In prior events the Center has organized—including our works-in-progress workshop in August, our symposium in September, and programming throughout the year—we’ve been deliberate about inviting scholars with a broad view of the scope and reach of the Second Amendment, and many scholars with strongly pro-rights perspectives have agreed to participate—to the benefit of the discussion and the event. We attempted to do the same with this panel at AALS, but unfortunately none of the multiple scholars we invited were able to attend.

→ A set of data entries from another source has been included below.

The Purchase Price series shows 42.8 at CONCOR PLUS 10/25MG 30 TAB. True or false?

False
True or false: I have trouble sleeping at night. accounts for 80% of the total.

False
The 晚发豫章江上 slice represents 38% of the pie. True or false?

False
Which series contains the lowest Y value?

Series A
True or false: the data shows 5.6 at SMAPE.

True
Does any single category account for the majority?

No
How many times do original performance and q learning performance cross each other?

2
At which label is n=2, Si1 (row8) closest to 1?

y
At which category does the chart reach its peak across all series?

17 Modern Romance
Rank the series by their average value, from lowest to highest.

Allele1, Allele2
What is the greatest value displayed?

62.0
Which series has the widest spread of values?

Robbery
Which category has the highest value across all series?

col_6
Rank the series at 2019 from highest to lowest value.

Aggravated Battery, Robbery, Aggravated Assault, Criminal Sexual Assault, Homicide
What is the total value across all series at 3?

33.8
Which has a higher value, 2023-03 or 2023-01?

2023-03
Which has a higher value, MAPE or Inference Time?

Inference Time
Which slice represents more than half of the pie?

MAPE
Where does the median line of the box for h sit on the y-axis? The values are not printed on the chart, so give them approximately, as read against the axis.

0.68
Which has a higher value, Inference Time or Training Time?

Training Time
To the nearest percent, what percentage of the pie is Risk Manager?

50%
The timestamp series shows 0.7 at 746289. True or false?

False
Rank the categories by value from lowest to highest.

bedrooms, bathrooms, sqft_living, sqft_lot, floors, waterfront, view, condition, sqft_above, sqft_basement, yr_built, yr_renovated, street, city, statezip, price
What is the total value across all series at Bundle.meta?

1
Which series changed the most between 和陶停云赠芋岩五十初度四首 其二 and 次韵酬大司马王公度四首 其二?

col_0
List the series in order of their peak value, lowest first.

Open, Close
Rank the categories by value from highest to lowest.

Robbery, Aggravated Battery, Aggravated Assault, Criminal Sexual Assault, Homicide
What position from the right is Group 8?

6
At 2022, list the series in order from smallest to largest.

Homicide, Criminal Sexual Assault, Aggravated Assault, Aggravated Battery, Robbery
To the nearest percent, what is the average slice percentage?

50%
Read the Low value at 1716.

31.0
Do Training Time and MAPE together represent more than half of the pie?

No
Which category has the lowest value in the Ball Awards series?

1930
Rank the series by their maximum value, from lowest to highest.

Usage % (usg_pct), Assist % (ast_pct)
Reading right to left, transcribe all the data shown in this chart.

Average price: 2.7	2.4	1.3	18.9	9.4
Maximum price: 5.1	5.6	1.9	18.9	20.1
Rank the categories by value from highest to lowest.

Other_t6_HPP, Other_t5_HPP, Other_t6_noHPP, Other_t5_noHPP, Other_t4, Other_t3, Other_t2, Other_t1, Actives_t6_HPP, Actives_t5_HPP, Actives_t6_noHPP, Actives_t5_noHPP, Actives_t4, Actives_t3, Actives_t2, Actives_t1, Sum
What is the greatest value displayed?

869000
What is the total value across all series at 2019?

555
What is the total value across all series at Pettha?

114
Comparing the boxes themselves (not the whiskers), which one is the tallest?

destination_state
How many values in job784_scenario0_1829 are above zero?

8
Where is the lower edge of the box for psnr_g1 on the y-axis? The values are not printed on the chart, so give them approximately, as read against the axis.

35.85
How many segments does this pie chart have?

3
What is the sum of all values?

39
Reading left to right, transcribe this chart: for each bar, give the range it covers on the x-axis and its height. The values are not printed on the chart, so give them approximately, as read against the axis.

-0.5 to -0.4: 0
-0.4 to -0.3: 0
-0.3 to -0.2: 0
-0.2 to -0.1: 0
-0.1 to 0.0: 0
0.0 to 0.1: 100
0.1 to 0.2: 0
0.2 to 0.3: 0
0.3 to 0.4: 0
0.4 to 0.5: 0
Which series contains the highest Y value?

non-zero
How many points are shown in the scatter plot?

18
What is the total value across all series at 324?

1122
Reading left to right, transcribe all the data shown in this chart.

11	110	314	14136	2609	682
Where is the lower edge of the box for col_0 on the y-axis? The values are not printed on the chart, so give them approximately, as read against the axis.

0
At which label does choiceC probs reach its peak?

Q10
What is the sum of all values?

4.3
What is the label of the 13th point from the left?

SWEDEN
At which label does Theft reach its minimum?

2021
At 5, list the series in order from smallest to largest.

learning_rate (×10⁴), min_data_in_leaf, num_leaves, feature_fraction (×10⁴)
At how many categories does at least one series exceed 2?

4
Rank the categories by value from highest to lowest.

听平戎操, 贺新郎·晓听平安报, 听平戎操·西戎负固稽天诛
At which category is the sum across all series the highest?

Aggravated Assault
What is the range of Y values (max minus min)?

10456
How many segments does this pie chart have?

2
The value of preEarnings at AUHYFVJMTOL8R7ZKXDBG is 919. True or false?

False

This is a pity, as many pertinent topics on the panel and in the Q&A raise significant gun rights issues: for example the role of municipal and county governments in asserting the Second Amendment rights of their constituents; the use of firearms as a way to empower racial minorities; and the effect of private parties (like Walmart) on gun rights and regulation. It would have made the discussion even richer to have had individuals with longstanding gun-rights commitments engage with these questions.
Our commitment is, and always has been, that thoughtful, considered perspectives from across a range of opinion is essential to building firearms law as a field of academic inquiry. This diversity of opinion will become ever more critical, as it is apparent that the issues, the scholars, and the scholarship in this area will no longer divide neatly into a binary (pro gun rights vs. pro gun regulation), but will become ever more complicated and nuanced as the doctrine and the field develops.
Our main takeaway from the event, and the comments and emails we’ve received since, is that interest in firearms law scholarship is broadening, deepening, and diversifying, which makes us even more excited about the year ahead.